[START Records to process]

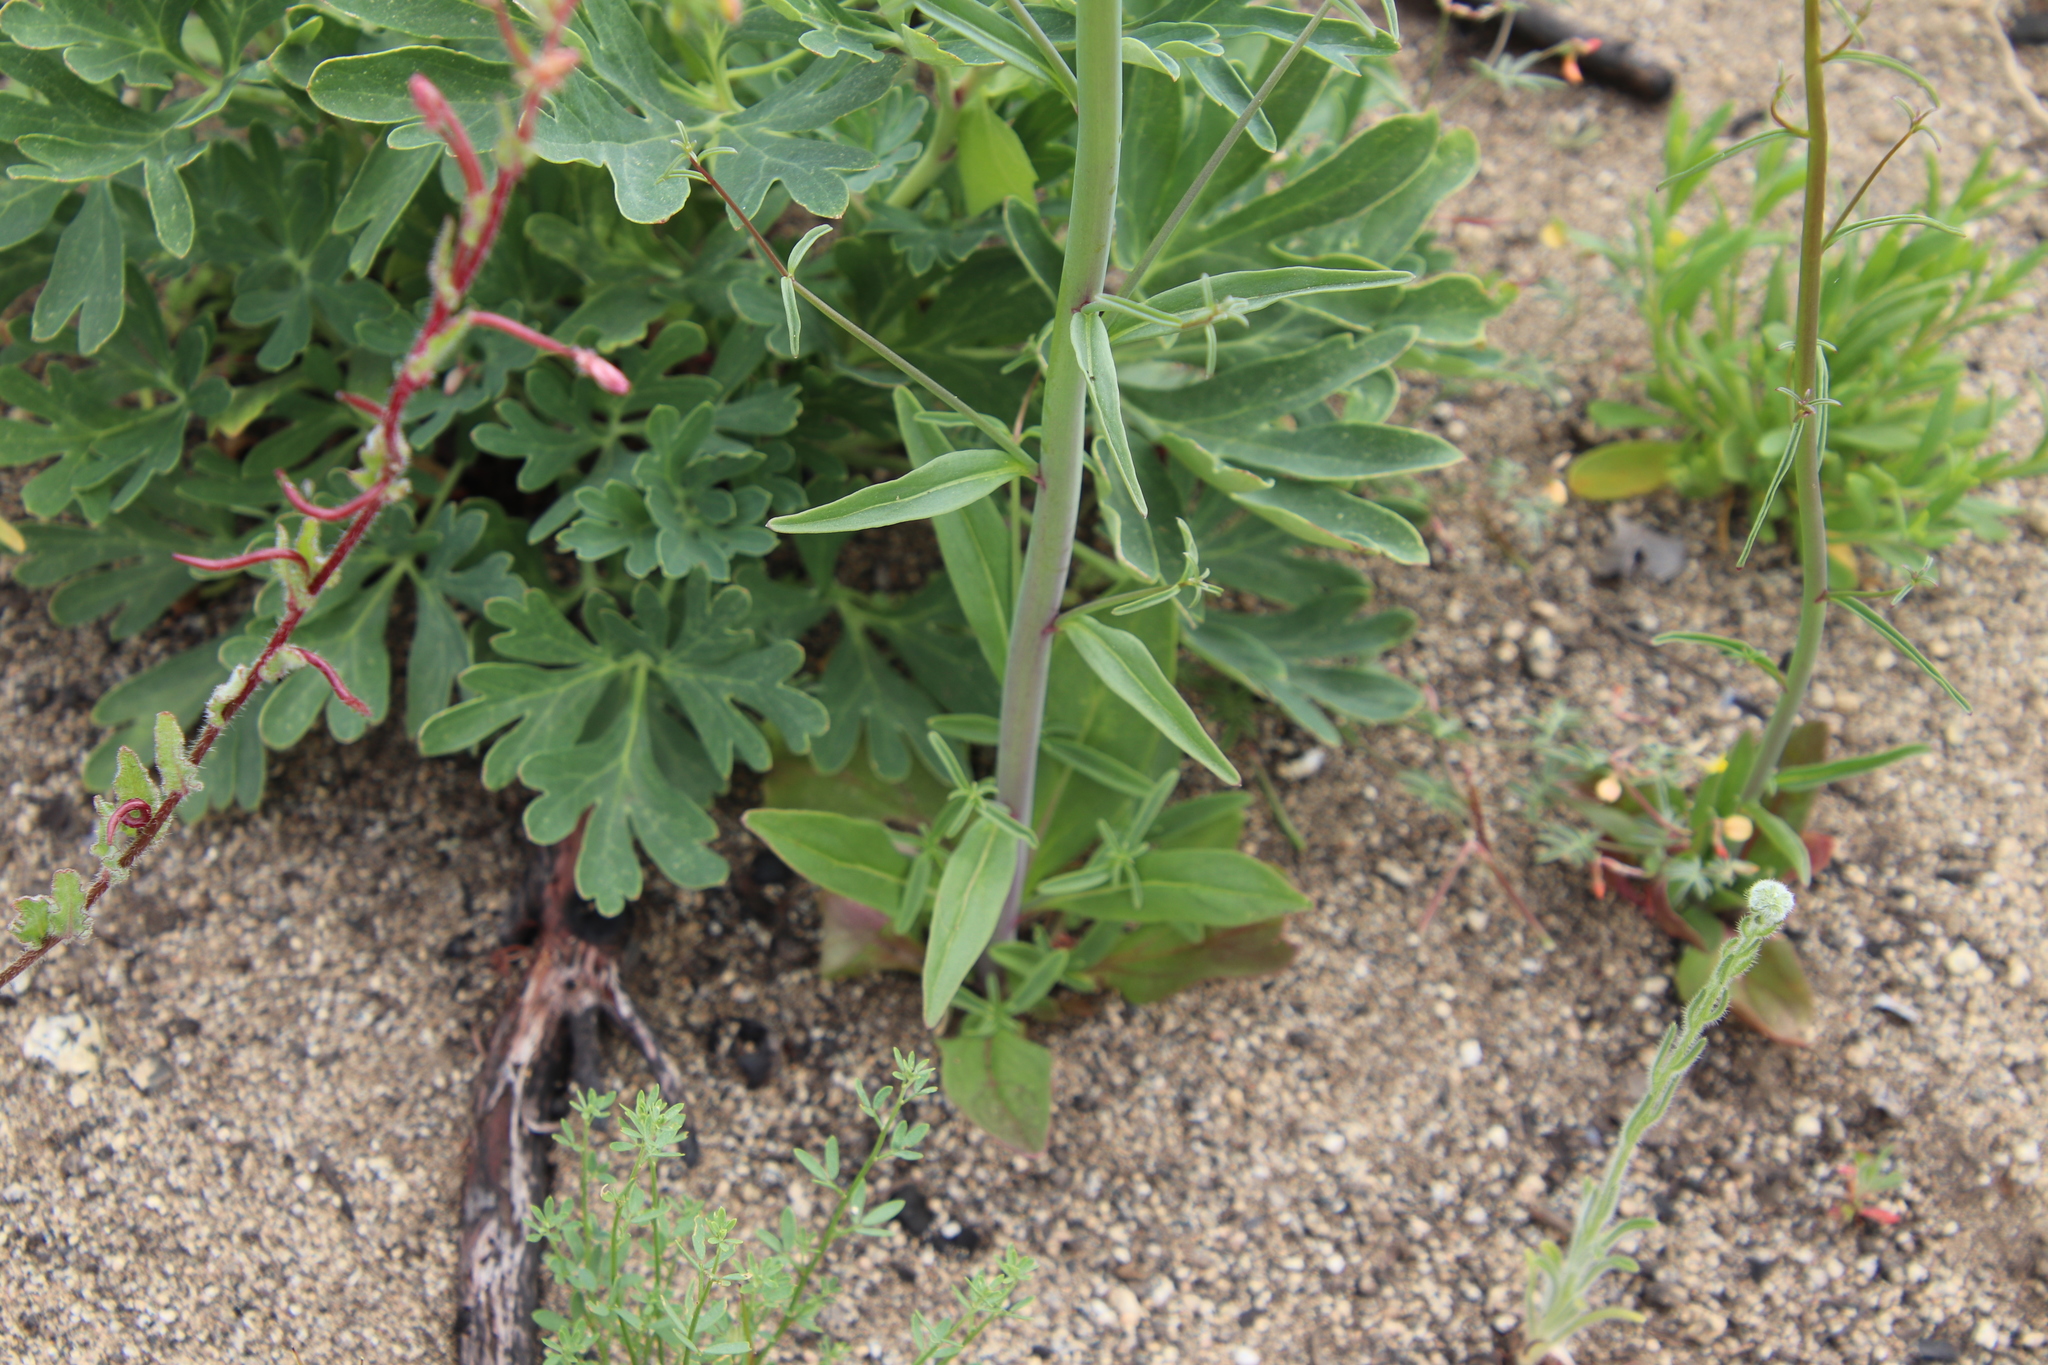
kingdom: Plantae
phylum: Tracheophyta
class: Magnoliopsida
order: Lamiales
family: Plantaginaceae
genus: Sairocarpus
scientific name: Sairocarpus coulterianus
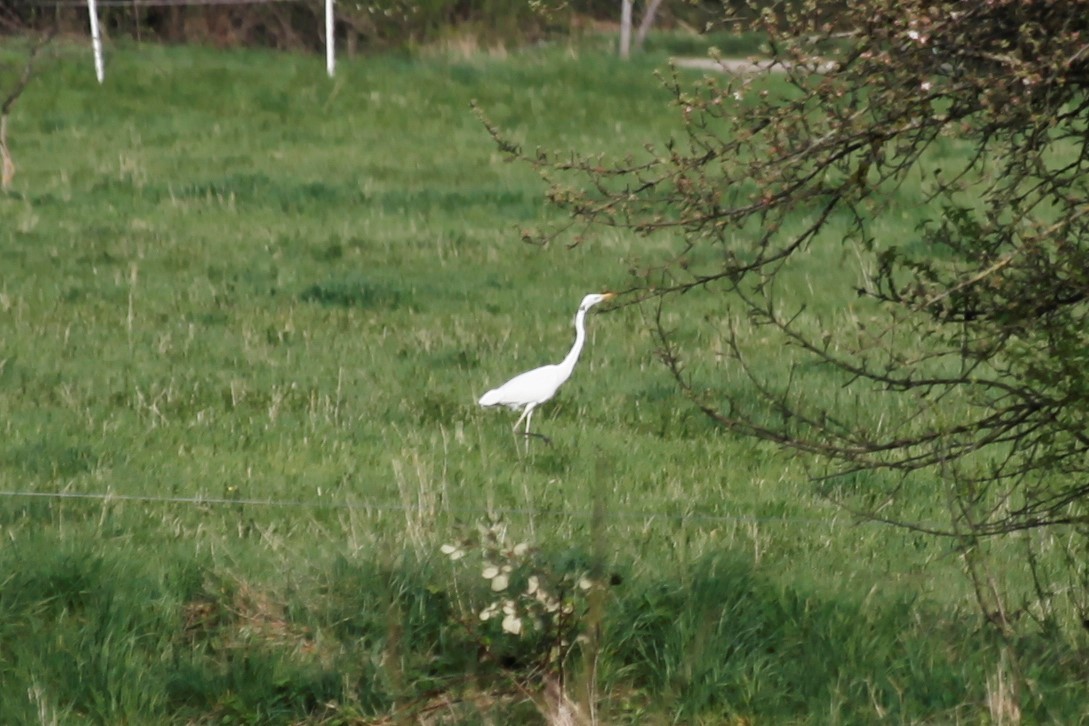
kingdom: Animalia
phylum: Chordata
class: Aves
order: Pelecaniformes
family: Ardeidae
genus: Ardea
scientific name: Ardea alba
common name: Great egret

[END Records to process]
[START Records to process]

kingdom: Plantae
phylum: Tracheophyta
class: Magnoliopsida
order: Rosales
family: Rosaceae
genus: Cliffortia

[END Records to process]

◆ **What to work on**:
Could you echo the lines of the material between the lines holding "order: Lamiales" and "common name: Great egret", inclusive, leaving the pictures out?

◆ **Response to the exercise**:
order: Lamiales
family: Plantaginaceae
genus: Sairocarpus
scientific name: Sairocarpus coulterianus
kingdom: Animalia
phylum: Chordata
class: Aves
order: Pelecaniformes
family: Ardeidae
genus: Ardea
scientific name: Ardea alba
common name: Great egret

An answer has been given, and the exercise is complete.